Suppose a watermelon with a mass of 2.0 kg undergoes a head-on elastic collision on a frictionless counter with a grapefruit with a mass of 0.8 kg. If the total kinetic energy of the system is 10.5 J and the total momentum is 7.5 kg·m/s, determine the possible initial and final velocities for the watermelon and the grapefruit.  

 

Answer:

for an elastic collision both the kinetic energy and the momentum are conserved.

let V1 be velocity of watermelon and V2 the velocity of grapefruit.

thereforefor kinetic energy,

-1/2m₁v1² +1/2m2v₂² = 10.5

(0.5 *2* v1^2) +( 0.5*0.8*v2^2) =10.5

v1^2 + 0.4v2^2 =10.5

10v1^2 +4v2^2 = 105..................(i)

momentum equation;

m₁u₁ +m₂u₂ = 7.5

2v1 +0.8 v2 =7.5

20v1 +8v2 =75......................(ii)

solving equation 1 and 2 simultaneously gives;

from equation 2,

v2 = (75-20v1)/8 .............................(iii)

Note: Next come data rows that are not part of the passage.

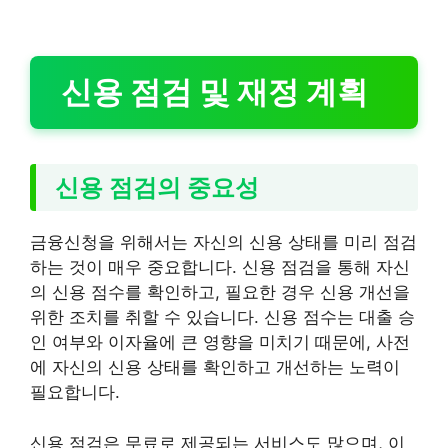
신용 점검 및 재정 계획
신용 점검의 중요성
금융신청을 위해서는 자신의 신용 상태를 미리 점검
하는 것이 매우 중요합니다. 신용 점검을 통해 자신
의 신용 점수를 확인하고, 필요한 경우 신용 개선을
위한 조치를 취할 수 있습니다. 신용 점수는 대출 승
인 여부와 이자율에 큰 영향을 미치기 때문에, 사전
에 자신의 신용 상태를 확인하고 개선하는 노력이
필요합니다.
신용 점검은 무료로 제공되는 서비스도 많으며, 이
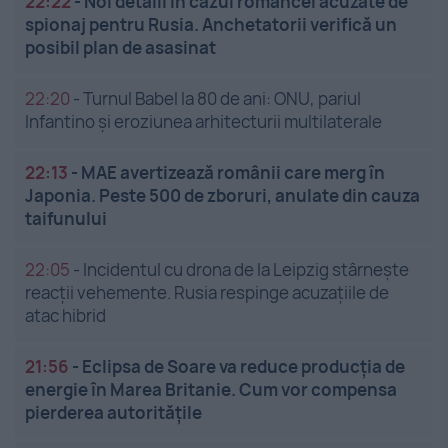
22:22
-
Noi detalii în cazul româncei acuzate de
spionaj pentru Rusia. Anchetatorii verifică un
posibil plan de asasinat
22:20
-
Turnul Babel la 80 de ani: ONU, pariul
Infantino și eroziunea arhitecturii multilaterale
22:13
-
MAE avertizează românii care merg în
Japonia. Peste 500 de zboruri, anulate din cauza
taifunului
22:05
-
Incidentul cu drona de la Leipzig stârnește
reacții vehemente. Rusia respinge acuzațiile de
atac hibrid
21:56
-
Eclipsa de Soare va reduce producția de
energie în Marea Britanie. Cum vor compensa
pierderea autoritățile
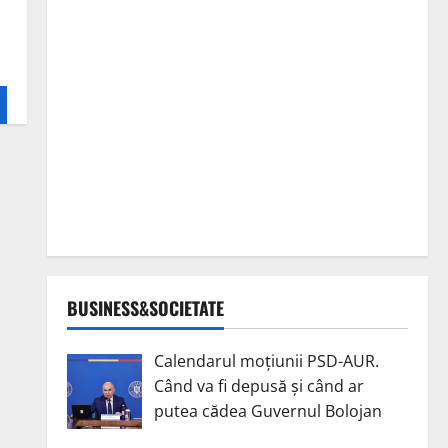
BUSINESS&SOCIETATE
Calendarul moțiunii PSD-AUR.
Când va fi depusă și când ar
putea cădea Guvernul Bolojan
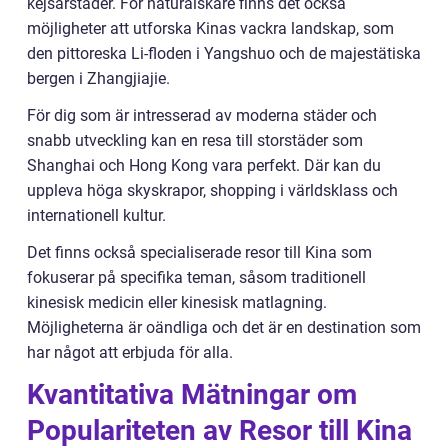
kejsarstäder. För naturälskare finns det också
möjligheter att utforska Kinas vackra landskap, som
den pittoreska Li-floden i Yangshuo och de majestätiska
bergen i Zhangjiajie.
För dig som är intresserad av moderna städer och
snabb utveckling kan en resa till storstäder som
Shanghai och Hong Kong vara perfekt. Där kan du
uppleva höga skyskrapor, shopping i världsklass och
internationell kultur.
Det finns också specialiserade resor till Kina som
fokuserar på specifika teman, såsom traditionell
kinesisk medicin eller kinesisk matlagning.
Möjligheterna är oändliga och det är en destination som
har något att erbjuda för alla.
Kvantitativa Mätningar om
Populariteten av Resor till Kina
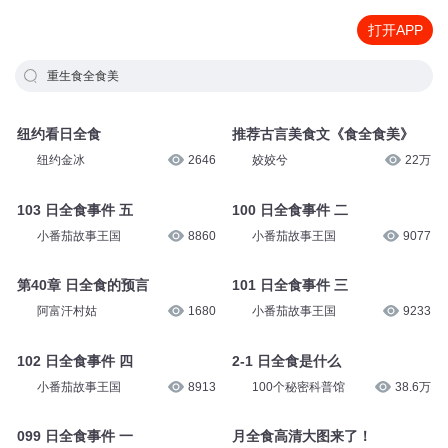
打开APP
重生食全食美
纽约看日全食
推荐古言美食文《食全食美》
纽约金冰
2646
姣姣兮
22万
103 日全食事件 五
100 日全食事件 二
小番茄故事王国
8860
小番茄故事王国
9077
第40章 日全食的预言
101 日全食事件 三
阿富汗村姑
1680
小番茄故事王国
9233
102 日全食事件 四
2-1 日全食是什么
小番茄故事王国
8913
100个秘密科普馆
38.6万
099 日全食事件 一
月全食高清大图来了！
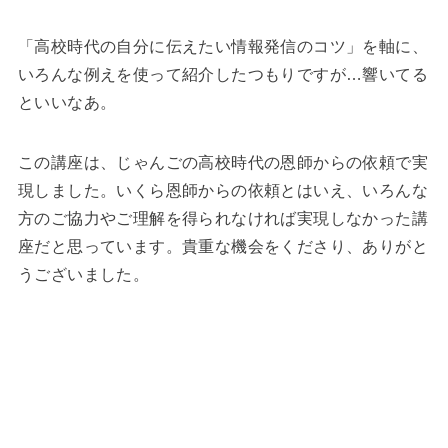
「高校時代の自分に伝えたい情報発信のコツ」を軸に、
いろんな例えを使って紹介したつもりですが…響いてる
といいなあ。
この講座は、じゃんごの高校時代の恩師からの依頼で実
現しました。いくら恩師からの依頼とはいえ、いろんな
方のご協力やご理解を得られなければ実現しなかった講
座だと思っています。貴重な機会をくださり、ありがと
うございました。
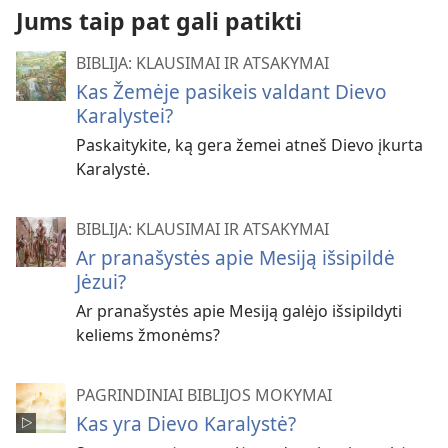
Jums taip pat gali patikti
BIBLIJA: KLAUSIMAI IR ATSAKYMAI
Kas Žemėje pasikeis valdant Dievo
Karalystei?
Paskaitykite, ką gera žemei atneš Dievo įkurta
Karalystė.
BIBLIJA: KLAUSIMAI IR ATSAKYMAI
Ar pranašystės apie Mesiją išsipildė
Jėzui?
Ar pranašystės apie Mesiją galėjo išsipildyti
keliems žmonėms?
PAGRINDINIAI BIBLIJOS MOKYMAI
Kas yra Dievo Karalystė?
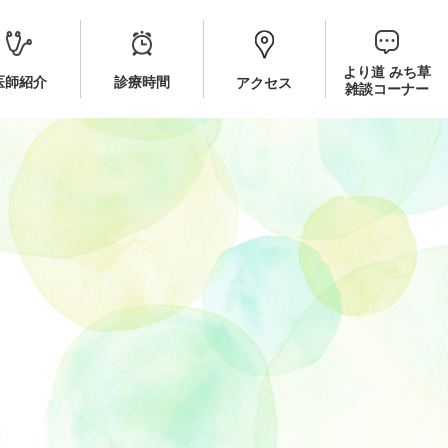
より道 みち草
医師紹介
診療時間
アクセス
雑談コーナー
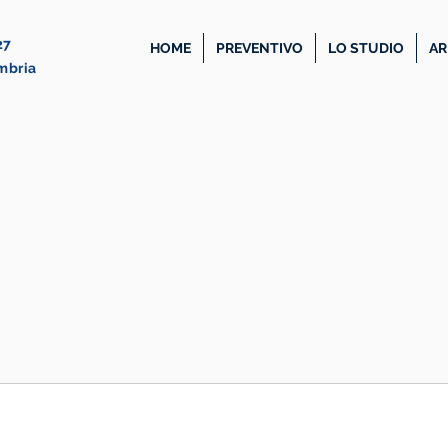
27
HOME
PREVENTIVO
LO STUDIO
AR
Umbria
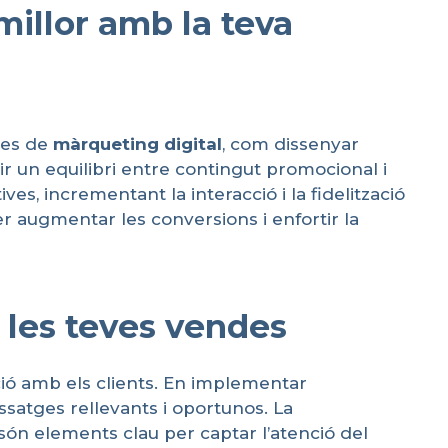
millor amb la teva
ues de
màrqueting
digital
, com dissenyar
ir un equilibri entre contingut promocional i
es, incrementant la interacció i la fidelització
er augmentar les conversions i enfortir la
 les teves vendes
ció amb els clients. En implementar
ssatges rellevants i oportunos. La
són elements clau per captar l’atenció del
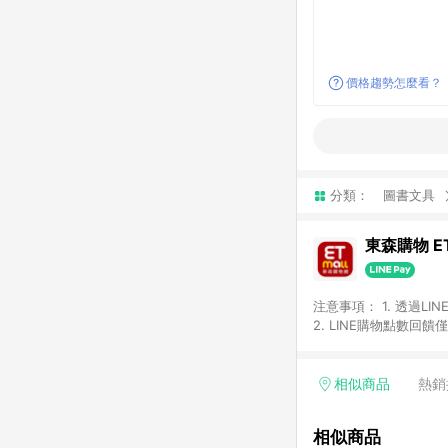
價格趨勢怎麼看？
分類：
圖書文具
東森購物 ET
注意事項： 1. 透過L
2. LINE購物點數
等身份結帳成立之訂單，
券、手錶、精品、珠寶、
「草莓網」全館商品。 
相似商品
熱銷
饋會扣除所有折扣優惠後
內之折扣優惠(包含但不
相似商品
面顯示為準。 7. L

substitute equation 3 in eqn 1 to get;

10v1^2 +4{(75-20v1)/8}² =105

this gives;

V1 = 1.606m/s or -0.1639m/s

to get the velocity 2, we substitute the v1 in either equation to get;

v₂ = (75-20*1.606)/8 =5.36m/s

or V2 = (75-20*-0.1639)/8 =9.785m/s

therefore,

V₁ =1.606m/s when V₂ = 5.36m/s

or

V₁ = -0.1639m/s when V₂ =9.785m/s

Step-by-step explanation

we use the laws of conservation of momentum and kinetic energy to find the energy before and energy after collision as well as the momentum before and after collision. this gives a simultaneous equation which is solved to obtain the required values of velocity of melon and grapefruit.